Away from data fees, security is a big issue which comes with data sharing and the Central Bank of Nigeria has created different categories for third-parties that need data. 

There’s also a risk rating for each category. The Profile, Analytics and Scoring Transaction category for instance is high risk and data here can only be accessed by banks, licensed payment service providers and other financial institutions. 

The CBN’s draft regulation also creates a regulatory sandbox for companies to test products and services in a safe environment. But the most important part of the draft is that it provides guiding rules for API specifications. 

“The Central Bank of Nigeria shall regulate the development of a common Banking Industry API standard with technical design standard, data standard, information security standard and operational rules.”

The common standards will be developed within 12 months of the CBN’s framework. So here is where we are; banks have the data, third parties are on the verge of having access to that data. 
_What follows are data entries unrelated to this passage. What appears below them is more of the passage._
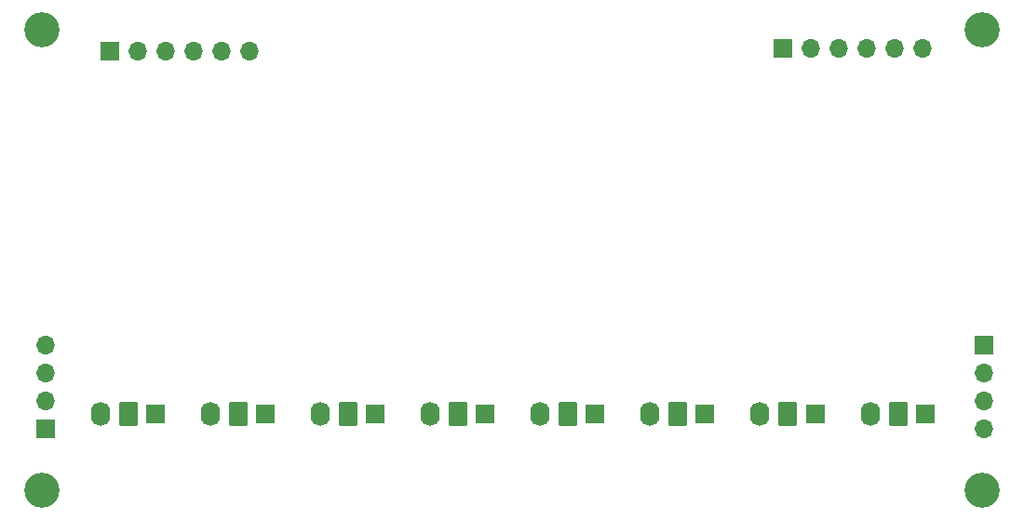
<source format=gbs>
G04 #@! TF.GenerationSoftware,KiCad,Pcbnew,7.0.1*
G04 #@! TF.CreationDate,2025-03-09T11:20:59-05:00*
G04 #@! TF.ProjectId,Shift Register Mosfet Array V3,53686966-7420-4526-9567-697374657220,rev?*
G04 #@! TF.SameCoordinates,Original*
G04 #@! TF.FileFunction,Soldermask,Bot*
G04 #@! TF.FilePolarity,Negative*
%FSLAX46Y46*%
G04 Gerber Fmt 4.6, Leading zero omitted, Abs format (unit mm)*
G04 Created by KiCad (PCBNEW 7.0.1) date 2025-03-09 11:20:59*
%MOMM*%
%LPD*%
G01*
G04 APERTURE LIST*
G04 Aperture macros list*
%AMRoundRect*
0 Rectangle with rounded corners*
0 $1 Rounding radius*
0 $2 $3 $4 $5 $6 $7 $8 $9 X,Y pos of 4 corners*
0 Add a 4 corners polygon primitive as box body*
4,1,4,$2,$3,$4,$5,$6,$7,$8,$9,$2,$3,0*
0 Add four circle primitives for the rounded corners*
1,1,$1+$1,$2,$3*
1,1,$1+$1,$4,$5*
1,1,$1+$1,$6,$7*
1,1,$1+$1,$8,$9*
0 Add four rect primitives between the rounded corners*
20,1,$1+$1,$2,$3,$4,$5,0*
20,1,$1+$1,$4,$5,$6,$7,0*
20,1,$1+$1,$6,$7,$8,$9,0*
20,1,$1+$1,$8,$9,$2,$3,0*%
G04 Aperture macros list end*
%ADD10C,3.200000*%
%ADD11R,1.700000X1.700000*%
%ADD12O,1.700000X1.700000*%
%ADD13RoundRect,0.250000X0.620000X0.845000X-0.620000X0.845000X-0.620000X-0.845000X0.620000X-0.845000X0*%
%ADD14O,1.740000X2.190000*%
G04 APERTURE END LIST*
D10*
X68500000Y-94996000D03*
D11*
X135890000Y-96690000D03*
D12*
X138430000Y-96690000D03*
X140970000Y-96690000D03*
X143510000Y-96690000D03*
X146050000Y-96690000D03*
X148590000Y-96690000D03*
X87376000Y-96944000D03*
X84836000Y-96944000D03*
X82296000Y-96944000D03*
X79756000Y-96944000D03*
X77216000Y-96944000D03*
D11*
X74676000Y-96944000D03*
D10*
X154000000Y-94996000D03*
D13*
X136332000Y-129968000D03*
D14*
X133792000Y-129968000D03*
D11*
X138792000Y-129968000D03*
X118792000Y-129968000D03*
D13*
X116332000Y-129968000D03*
D14*
X113792000Y-129968000D03*
D11*
X108792000Y-129968000D03*
D13*
X106332000Y-129968000D03*
D14*
X103792000Y-129968000D03*
D11*
X128792000Y-129968000D03*
D13*
X126332000Y-129968000D03*
D14*
X123792000Y-129968000D03*
D13*
X86332000Y-129968000D03*
D14*
X83792000Y-129968000D03*
D11*
X88792000Y-129968000D03*
X98792000Y-129968000D03*
D13*
X96332000Y-129968000D03*
D14*
X93792000Y-129968000D03*
D11*
X78792000Y-129968000D03*
D14*
X73792000Y-129968000D03*
D13*
X76332000Y-129968000D03*
X146332000Y-129968000D03*
D14*
X143792000Y-129968000D03*
D11*
X148792000Y-129968000D03*
D10*
X68484000Y-136906000D03*
X153984000Y-136906000D03*
D11*
X68834000Y-131318000D03*
D12*
X68834000Y-128778000D03*
X68834000Y-126238000D03*
X68834000Y-123698000D03*
D11*
X154178000Y-123698000D03*
D12*
X154178000Y-126238000D03*
X154178000Y-128778000D03*
X154178000Y-131318000D03*
M02*

</source>
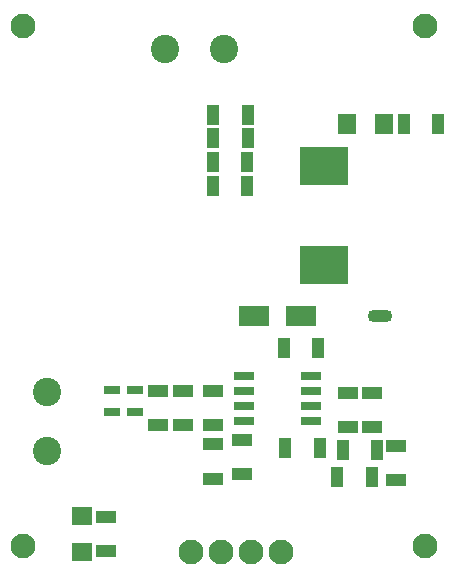
<source format=gts>
G04*
G04 #@! TF.GenerationSoftware,Altium Limited,Altium Designer,22.7.1 (60)*
G04*
G04 Layer_Color=8388736*
%FSLAX44Y44*%
%MOMM*%
G71*
G04*
G04 #@! TF.SameCoordinates,B907E7F6-3D8B-4148-802C-DA242210B7AD*
G04*
G04*
G04 #@! TF.FilePolarity,Negative*
G04*
G01*
G75*
%ADD21R,1.0000X1.7000*%
%ADD22R,1.6000X1.7600*%
%ADD23R,1.7600X1.6000*%
%ADD24R,1.7000X1.0000*%
%ADD25R,4.1000X3.3000*%
%ADD26O,2.1000X1.1000*%
%ADD27R,2.6000X1.8000*%
%ADD28R,1.7500X0.7500*%
%ADD29R,1.4000X0.8000*%
%ADD30C,2.1000*%
%ADD31C,2.4000*%
D21*
X381500Y387000D02*
D03*
X352500D02*
D03*
X190500Y335000D02*
D03*
X219500D02*
D03*
X190500Y355000D02*
D03*
X219500D02*
D03*
X191000Y375000D02*
D03*
X220000D02*
D03*
X191000Y395000D02*
D03*
X220000D02*
D03*
X252000Y112500D02*
D03*
X281000D02*
D03*
X329500Y111000D02*
D03*
X300500D02*
D03*
X296000Y88750D02*
D03*
X325000D02*
D03*
X250500Y198000D02*
D03*
X279500D02*
D03*
D22*
X335500Y387000D02*
D03*
X304500D02*
D03*
D23*
X80000Y55500D02*
D03*
Y24500D02*
D03*
D24*
X100000Y54500D02*
D03*
Y25500D02*
D03*
X190250Y132000D02*
D03*
Y161000D02*
D03*
X305000Y159500D02*
D03*
Y130500D02*
D03*
X325000Y159500D02*
D03*
Y130500D02*
D03*
X346000Y85500D02*
D03*
Y114500D02*
D03*
X215000Y90500D02*
D03*
Y119500D02*
D03*
X190250Y87000D02*
D03*
Y116000D02*
D03*
X165000Y161000D02*
D03*
Y132000D02*
D03*
X144000Y161000D02*
D03*
Y132000D02*
D03*
D25*
X285000Y352000D02*
D03*
Y268000D02*
D03*
D26*
X332000Y225000D02*
D03*
D27*
X225000D02*
D03*
X265000D02*
D03*
D28*
X216750Y135950D02*
D03*
Y148650D02*
D03*
Y161350D02*
D03*
Y174050D02*
D03*
X273250Y135950D02*
D03*
Y148650D02*
D03*
Y161350D02*
D03*
Y174050D02*
D03*
D29*
X124500Y143000D02*
D03*
Y162000D02*
D03*
X105000Y143000D02*
D03*
Y162000D02*
D03*
D30*
X197700Y25000D02*
D03*
X172300D02*
D03*
X370000Y470000D02*
D03*
Y30000D02*
D03*
X30000D02*
D03*
Y470000D02*
D03*
X223100Y25000D02*
D03*
X248500D02*
D03*
D31*
X50000Y160000D02*
D03*
Y110000D02*
D03*
X200000Y451000D02*
D03*
X150000D02*
D03*
M02*

</source>
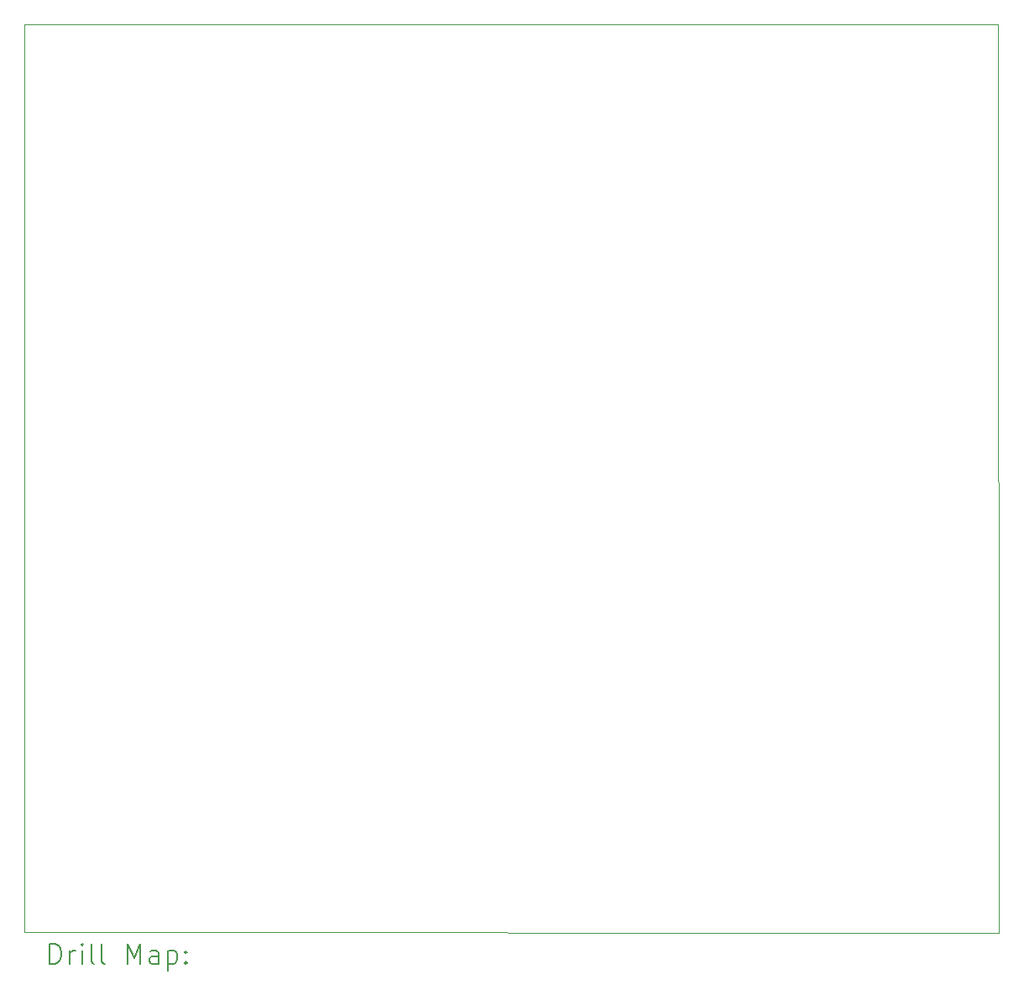
<source format=gbr>
%TF.GenerationSoftware,KiCad,Pcbnew,6.0.11+dfsg-1~bpo11+1*%
%TF.CreationDate,2023-03-06T17:28:26+08:00*%
%TF.ProjectId,sot2dip - panel,736f7432-6469-4702-902d-2070616e656c,rev?*%
%TF.SameCoordinates,Original*%
%TF.FileFunction,Drillmap*%
%TF.FilePolarity,Positive*%
%FSLAX45Y45*%
G04 Gerber Fmt 4.5, Leading zero omitted, Abs format (unit mm)*
G04 Created by KiCad (PCBNEW 6.0.11+dfsg-1~bpo11+1) date 2023-03-06 17:28:26*
%MOMM*%
%LPD*%
G01*
G04 APERTURE LIST*
%ADD10C,0.050000*%
%ADD11C,0.200000*%
G04 APERTURE END LIST*
D10*
X20330000Y-14770000D02*
X10500000Y-14760000D01*
X10500000Y-5600000D02*
X20320000Y-5600000D01*
X10500000Y-14760000D02*
X10500000Y-5600000D01*
X20320000Y-5600000D02*
X20330000Y-14770000D01*
D11*
X10755119Y-15082976D02*
X10755119Y-14882976D01*
X10802738Y-14882976D01*
X10831310Y-14892500D01*
X10850357Y-14911548D01*
X10859881Y-14930595D01*
X10869405Y-14968690D01*
X10869405Y-14997262D01*
X10859881Y-15035357D01*
X10850357Y-15054405D01*
X10831310Y-15073452D01*
X10802738Y-15082976D01*
X10755119Y-15082976D01*
X10955119Y-15082976D02*
X10955119Y-14949643D01*
X10955119Y-14987738D02*
X10964643Y-14968690D01*
X10974167Y-14959167D01*
X10993214Y-14949643D01*
X11012262Y-14949643D01*
X11078929Y-15082976D02*
X11078929Y-14949643D01*
X11078929Y-14882976D02*
X11069405Y-14892500D01*
X11078929Y-14902024D01*
X11088452Y-14892500D01*
X11078929Y-14882976D01*
X11078929Y-14902024D01*
X11202738Y-15082976D02*
X11183690Y-15073452D01*
X11174167Y-15054405D01*
X11174167Y-14882976D01*
X11307500Y-15082976D02*
X11288452Y-15073452D01*
X11278928Y-15054405D01*
X11278928Y-14882976D01*
X11536071Y-15082976D02*
X11536071Y-14882976D01*
X11602738Y-15025833D01*
X11669405Y-14882976D01*
X11669405Y-15082976D01*
X11850357Y-15082976D02*
X11850357Y-14978214D01*
X11840833Y-14959167D01*
X11821786Y-14949643D01*
X11783690Y-14949643D01*
X11764643Y-14959167D01*
X11850357Y-15073452D02*
X11831309Y-15082976D01*
X11783690Y-15082976D01*
X11764643Y-15073452D01*
X11755119Y-15054405D01*
X11755119Y-15035357D01*
X11764643Y-15016309D01*
X11783690Y-15006786D01*
X11831309Y-15006786D01*
X11850357Y-14997262D01*
X11945595Y-14949643D02*
X11945595Y-15149643D01*
X11945595Y-14959167D02*
X11964643Y-14949643D01*
X12002738Y-14949643D01*
X12021786Y-14959167D01*
X12031309Y-14968690D01*
X12040833Y-14987738D01*
X12040833Y-15044881D01*
X12031309Y-15063928D01*
X12021786Y-15073452D01*
X12002738Y-15082976D01*
X11964643Y-15082976D01*
X11945595Y-15073452D01*
X12126548Y-15063928D02*
X12136071Y-15073452D01*
X12126548Y-15082976D01*
X12117024Y-15073452D01*
X12126548Y-15063928D01*
X12126548Y-15082976D01*
X12126548Y-14959167D02*
X12136071Y-14968690D01*
X12126548Y-14978214D01*
X12117024Y-14968690D01*
X12126548Y-14959167D01*
X12126548Y-14978214D01*
M02*

</source>
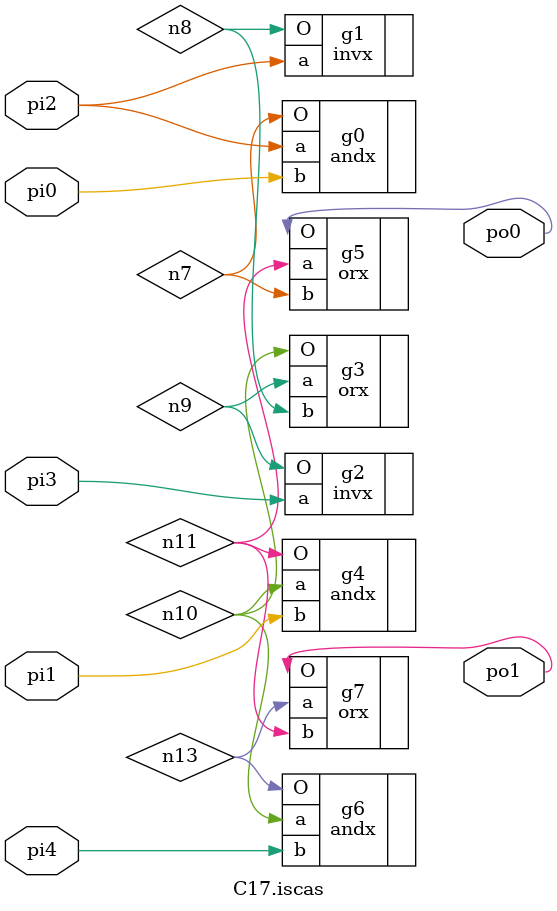
<source format=v>

module C17.iscas ( 
    pi0, pi1, pi2, pi3, pi4,
    po0, po1  );
  input  pi0, pi1, pi2, pi3, pi4;
  output po0, po1;
  wire n7, n8, n9, n10, n11, n13;
  andx g0(.a(pi2), .b(pi0), .O(n7));
  invx g1(.a(pi2), .O(n8));
  invx g2(.a(pi3), .O(n9));
  orx  g3(.a(n9), .b(n8), .O(n10));
  andx g4(.a(n10), .b(pi1), .O(n11));
  orx  g5(.a(n11), .b(n7), .O(po0));
  andx g6(.a(n10), .b(pi4), .O(n13));
  orx  g7(.a(n13), .b(n11), .O(po1));
endmodule



</source>
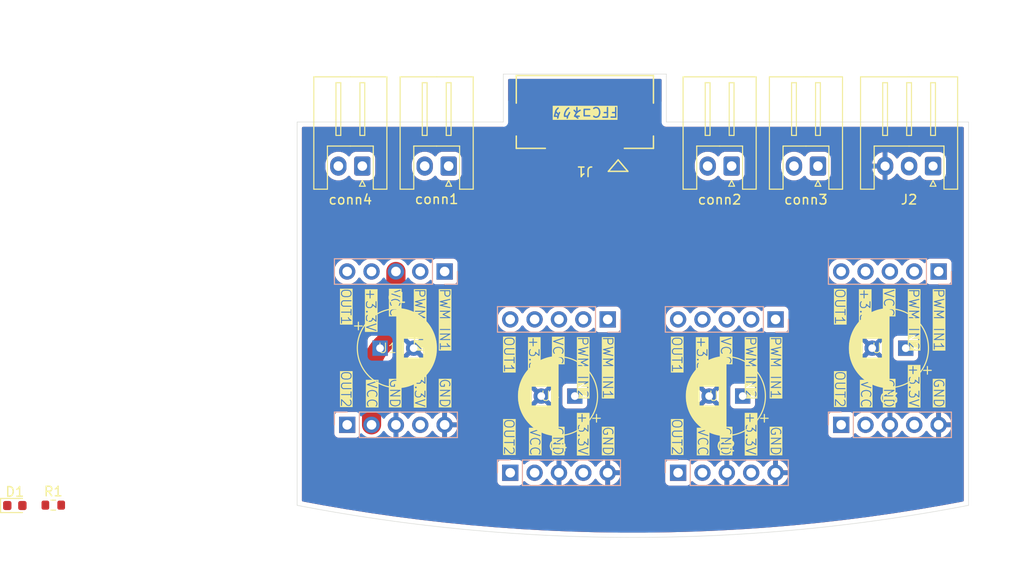
<source format=kicad_pcb>
(kicad_pcb
	(version 20241229)
	(generator "pcbnew")
	(generator_version "9.0")
	(general
		(thickness 1.6)
		(legacy_teardrops no)
	)
	(paper "A4")
	(layers
		(0 "F.Cu" signal)
		(2 "B.Cu" signal)
		(9 "F.Adhes" user "F.Adhesive")
		(11 "B.Adhes" user "B.Adhesive")
		(13 "F.Paste" user)
		(15 "B.Paste" user)
		(5 "F.SilkS" user "F.Silkscreen")
		(7 "B.SilkS" user "B.Silkscreen")
		(1 "F.Mask" user)
		(3 "B.Mask" user)
		(17 "Dwgs.User" user "User.Drawings")
		(19 "Cmts.User" user "User.Comments")
		(21 "Eco1.User" user "User.Eco1")
		(23 "Eco2.User" user "User.Eco2")
		(25 "Edge.Cuts" user)
		(27 "Margin" user)
		(31 "F.CrtYd" user "F.Courtyard")
		(29 "B.CrtYd" user "B.Courtyard")
		(35 "F.Fab" user)
		(33 "B.Fab" user)
		(39 "User.1" user)
		(41 "User.2" user)
		(43 "User.3" user)
		(45 "User.4" user)
	)
	(setup
		(pad_to_mask_clearance 0)
		(allow_soldermask_bridges_in_footprints no)
		(tenting front back)
		(grid_origin 150 100)
		(pcbplotparams
			(layerselection 0x00000000_00000000_55555555_5755f5ff)
			(plot_on_all_layers_selection 0x00000000_00000000_00000000_00000000)
			(disableapertmacros no)
			(usegerberextensions no)
			(usegerberattributes yes)
			(usegerberadvancedattributes yes)
			(creategerberjobfile yes)
			(dashed_line_dash_ratio 12.000000)
			(dashed_line_gap_ratio 3.000000)
			(svgprecision 4)
			(plotframeref no)
			(mode 1)
			(useauxorigin no)
			(hpglpennumber 1)
			(hpglpenspeed 20)
			(hpglpendiameter 15.000000)
			(pdf_front_fp_property_popups yes)
			(pdf_back_fp_property_popups yes)
			(pdf_metadata yes)
			(pdf_single_document no)
			(dxfpolygonmode yes)
			(dxfimperialunits yes)
			(dxfusepcbnewfont yes)
			(psnegative no)
			(psa4output no)
			(plot_black_and_white yes)
			(plotinvisibletext no)
			(sketchpadsonfab no)
			(plotpadnumbers no)
			(hidednponfab no)
			(sketchdnponfab yes)
			(crossoutdnponfab yes)
			(subtractmaskfromsilk no)
			(outputformat 1)
			(mirror no)
			(drillshape 1)
			(scaleselection 1)
			(outputdirectory "")
		)
	)
	(net 0 "")
	(net 1 "GND")
	(net 2 "VCC")
	(net 3 "D1 OUT2")
	(net 4 "D1 OUT1")
	(net 5 "D2 OUT1")
	(net 6 "D2 OUT2")
	(net 7 "D3 OUT1")
	(net 8 "D3 OUT2")
	(net 9 "D4 OUT1")
	(net 10 "D4 OUT2")
	(net 11 "Net-(D1-K)")
	(net 12 "D2 EN")
	(net 13 "D3 PH")
	(net 14 "D2 PH")
	(net 15 "D1 PH")
	(net 16 "D4 PH")
	(net 17 "D4 EN")
	(net 18 "D3 EN")
	(net 19 "D1 EN")
	(net 20 "+3.3V")
	(footprint "Motor Driver Module:DRV8874 Module V1.2" (layer "F.Cu") (at 181.799993 124.649999))
	(footprint "FFC conector:FFC conector 8Pin" (layer "F.Cu") (at 150 100 180))
	(footprint "Motor Driver Module:DRV8874 Module V1.2" (layer "F.Cu") (at 130.299993 124.649999))
	(footprint "Capacitor_THT:CP_Radial_D8.0mm_P3.50mm" (layer "F.Cu") (at 183.452644 124.649999 180))
	(footprint "Motor Driver Module:DRV8874 Module V1.2" (layer "F.Cu") (at 164.799993 129.649999))
	(footprint "Connector_JST:JST_XH_S2B-XH-A_1x02_P2.50mm_Horizontal" (layer "F.Cu") (at 126.799993 105.649999 180))
	(footprint "Connector_JST:JST_XH_S3B-XH-A_1x03_P2.50mm_Horizontal" (layer "F.Cu") (at 186.299993 105.649999 180))
	(footprint "Capacitor_THT:CP_Radial_D8.0mm_P3.50mm" (layer "F.Cu") (at 128.647342 124.649999))
	(footprint "Motor Driver Module:DRV8874 Module V1.2" (layer "F.Cu") (at 147.299993 129.649999))
	(footprint "LED_SMD:LED_0603_1608Metric" (layer "F.Cu") (at 90.57 141.07))
	(footprint "Connector_JST:JST_XH_S2B-XH-A_1x02_P2.50mm_Horizontal" (layer "F.Cu") (at 174.299993 105.649999 180))
	(footprint "Connector_JST:JST_XH_S2B-XH-A_1x02_P2.50mm_Horizontal" (layer "F.Cu") (at 165.299993 105.649999 180))
	(footprint "Capacitor_THT:CP_Radial_D8.0mm_P3.50mm" (layer "F.Cu") (at 148.952644 129.649999 180))
	(footprint "Resistor_SMD:R_0603_1608Metric"
		(layer "F.Cu")
		(uuid "cbeafc18-1992-447b-a8d3-41921526ef86")
		(at 94.58 141.03)
		(descr "Resistor SMD 0603 (1608 Metric), square (rectangular) end terminal, IPC_7351 nominal, (Body size source: IPC-SM-782 page 72, https://www.pcb-3d.com/wordpress/wp-content/uploads/ipc-sm-782a_amendment_1_and_2.pdf), generated with kicad-footprint-generator")
		(tags "resistor")
		(property "Reference" "R1"
			(at 0 -1.43 0)
			(layer "F.SilkS")
			(uuid "339bea55-b4b8-4529-a517-b674332832ec")
			(effects
				(font
					(size 1 1)
					(thickness 0.15)
				)
			)
		)
		(property "Value" "350"
			(at 0 1.43 0)
			(layer "F.Fab")
			(uuid "d483625b-4c56-4381-bb15-b675476b2b19")
			(effects
				(font
					(size 1 1)
					(thickness 0.15)
				)
			)
		)
		(property "Datasheet" ""
			(at 0 0 0)
			(unlocked yes)
			(layer "F.Fab")
			(hide yes)
			(uuid "1a1c3b9b-1522-4cc7-a976-d766b12b79e9")
			(effects
				(font
					(size 1.27 1.27)
					(thickness 0.15)
				)
			)
		)
		(property "Description" "Resistor"
			(at 0 0 0)
			(unlocked yes)
			(layer "F.Fab")
			(hide yes)
			(uuid "9d2c338a-3acd-4f63-8fb8-bf0801fa942c")
			(effects
				(font
					(size 1.27 1.27)
					(thickness 0.15)
				)
			)
		)
		(property ki_fp_filters "R_*")
		(path "/d98d5f1e-75c9-4c37-8461-73f9
... [236508 chars truncated]
</source>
If you wonder what is in it for the banks, it’s the prospect of expanding their revenue by selling the data they have. There’s also the fact that competition from fintechs will spur innovation and force them to think differently.

For instance, a few Nigerian banks have recently changed their structure to become holding companies so that they can compete with fintechs. Guaranty Trust Bank is launching HabariPay to compete with Flutterwave and Paystack and they have plans to launch products in other spaces.

In the end, barring any unforeseen circumstances, Open Banking will be one of the most important innovations to come to Nigerian banking in a long time.